• TASK OBJECTIVE
An exact reproduction of the listing is wanted, with the pictures dropped.

───── DATASET EXTRACT ─────

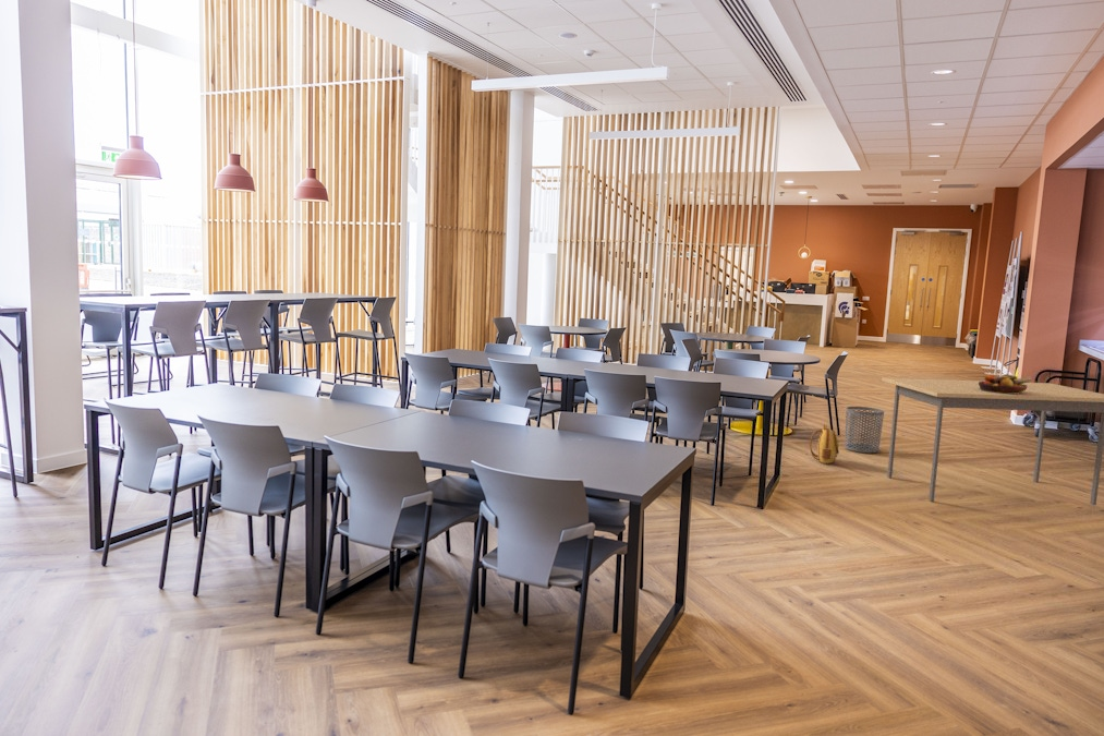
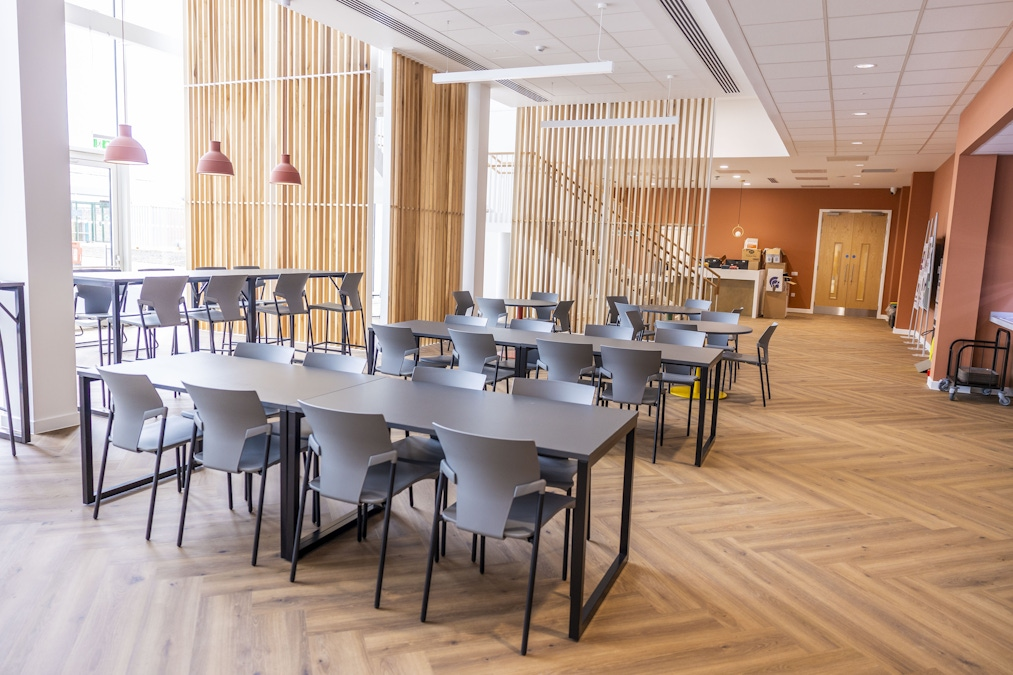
- fruit bowl [979,373,1033,394]
- dining table [881,376,1104,506]
- waste bin [844,406,885,454]
- backpack [809,422,840,464]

─────

• RESULT
- fruit bowl [979,373,1033,394]
- dining table [881,376,1104,506]
- waste bin [844,406,885,454]
- backpack [809,422,840,464]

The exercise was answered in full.